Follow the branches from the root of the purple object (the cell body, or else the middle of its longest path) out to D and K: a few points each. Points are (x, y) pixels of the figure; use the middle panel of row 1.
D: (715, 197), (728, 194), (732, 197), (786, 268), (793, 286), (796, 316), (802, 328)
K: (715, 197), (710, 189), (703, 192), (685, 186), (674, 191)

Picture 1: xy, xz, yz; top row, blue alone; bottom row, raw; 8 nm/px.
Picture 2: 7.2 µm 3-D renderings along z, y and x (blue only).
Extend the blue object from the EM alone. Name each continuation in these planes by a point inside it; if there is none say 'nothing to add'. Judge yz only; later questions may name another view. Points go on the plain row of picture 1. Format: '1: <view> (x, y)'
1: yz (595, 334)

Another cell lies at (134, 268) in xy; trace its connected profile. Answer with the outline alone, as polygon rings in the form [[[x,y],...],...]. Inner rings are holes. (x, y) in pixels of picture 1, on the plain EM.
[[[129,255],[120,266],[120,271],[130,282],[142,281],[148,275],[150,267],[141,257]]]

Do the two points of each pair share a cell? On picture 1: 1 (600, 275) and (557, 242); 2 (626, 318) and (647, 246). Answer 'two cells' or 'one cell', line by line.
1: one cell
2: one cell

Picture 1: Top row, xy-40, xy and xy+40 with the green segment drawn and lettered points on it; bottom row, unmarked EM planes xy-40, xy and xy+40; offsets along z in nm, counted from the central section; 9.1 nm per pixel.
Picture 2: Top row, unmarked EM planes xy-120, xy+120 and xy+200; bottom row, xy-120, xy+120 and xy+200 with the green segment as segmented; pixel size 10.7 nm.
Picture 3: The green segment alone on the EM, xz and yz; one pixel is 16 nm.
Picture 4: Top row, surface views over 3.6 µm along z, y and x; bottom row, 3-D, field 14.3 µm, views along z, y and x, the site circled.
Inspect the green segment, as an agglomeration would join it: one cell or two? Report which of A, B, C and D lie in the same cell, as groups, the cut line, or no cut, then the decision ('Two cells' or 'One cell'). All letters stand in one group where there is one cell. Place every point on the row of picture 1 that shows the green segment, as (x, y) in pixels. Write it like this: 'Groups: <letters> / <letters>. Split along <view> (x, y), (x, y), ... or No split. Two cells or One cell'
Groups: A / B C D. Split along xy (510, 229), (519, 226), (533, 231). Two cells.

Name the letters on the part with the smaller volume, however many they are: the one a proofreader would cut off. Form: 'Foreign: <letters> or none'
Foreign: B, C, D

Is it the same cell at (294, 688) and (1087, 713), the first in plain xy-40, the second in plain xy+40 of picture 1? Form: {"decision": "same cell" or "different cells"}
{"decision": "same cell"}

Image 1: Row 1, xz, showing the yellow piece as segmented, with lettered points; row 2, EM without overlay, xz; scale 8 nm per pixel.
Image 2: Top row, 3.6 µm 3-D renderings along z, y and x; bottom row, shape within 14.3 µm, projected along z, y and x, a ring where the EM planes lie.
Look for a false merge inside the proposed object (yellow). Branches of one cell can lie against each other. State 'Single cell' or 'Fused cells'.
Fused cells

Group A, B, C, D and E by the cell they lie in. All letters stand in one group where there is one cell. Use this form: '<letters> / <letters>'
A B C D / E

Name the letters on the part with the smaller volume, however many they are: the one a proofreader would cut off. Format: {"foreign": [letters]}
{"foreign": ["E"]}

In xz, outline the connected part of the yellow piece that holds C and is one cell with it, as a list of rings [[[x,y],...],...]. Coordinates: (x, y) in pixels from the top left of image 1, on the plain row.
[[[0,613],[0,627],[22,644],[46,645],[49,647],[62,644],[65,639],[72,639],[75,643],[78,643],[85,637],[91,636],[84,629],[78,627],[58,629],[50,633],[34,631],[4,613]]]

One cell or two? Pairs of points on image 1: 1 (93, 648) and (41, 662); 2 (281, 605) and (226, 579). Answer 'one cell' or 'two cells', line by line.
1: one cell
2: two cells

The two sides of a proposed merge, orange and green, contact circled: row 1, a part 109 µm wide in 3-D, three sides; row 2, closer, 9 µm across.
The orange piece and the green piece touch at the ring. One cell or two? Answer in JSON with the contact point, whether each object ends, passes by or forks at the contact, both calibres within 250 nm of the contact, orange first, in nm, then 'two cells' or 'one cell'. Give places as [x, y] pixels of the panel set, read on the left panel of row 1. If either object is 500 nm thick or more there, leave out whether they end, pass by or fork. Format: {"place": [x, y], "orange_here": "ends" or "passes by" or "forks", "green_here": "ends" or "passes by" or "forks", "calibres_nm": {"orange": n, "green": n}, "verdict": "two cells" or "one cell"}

(WORK REQUIRED) Each line in the data where the string "within" occurs should be identified and copied.

(SOLUTION BELOW)
Image 2: Top row, 3.6 µm 3-D renderings along z, y and x; bottom row, shape within 14.3 µm, projected along z, y and x, a ring where the EM planes lie.
The orange piece and the green piece touch at the ring. One cell or two? Answer in JSON with the contact point, whether each object ends, passes by or forks at the contact, both calibres within 250 nm of the contact, orange first, in nm, then 'two cells' or 'one cell'. Give places as [x, y] pixels of the panel set, read on the left panel of row 1. If either object is 500 nm thick or more there, leave out whether they end, pass by or fork. Format: {"place": [x, y], "orange_here": "ends" or "passes by" or "forks", "green_here": "ends" or "passes by" or "forks", "calibres_nm": {"orange": n, "green": n}, "verdict": "two cells" or "one cell"}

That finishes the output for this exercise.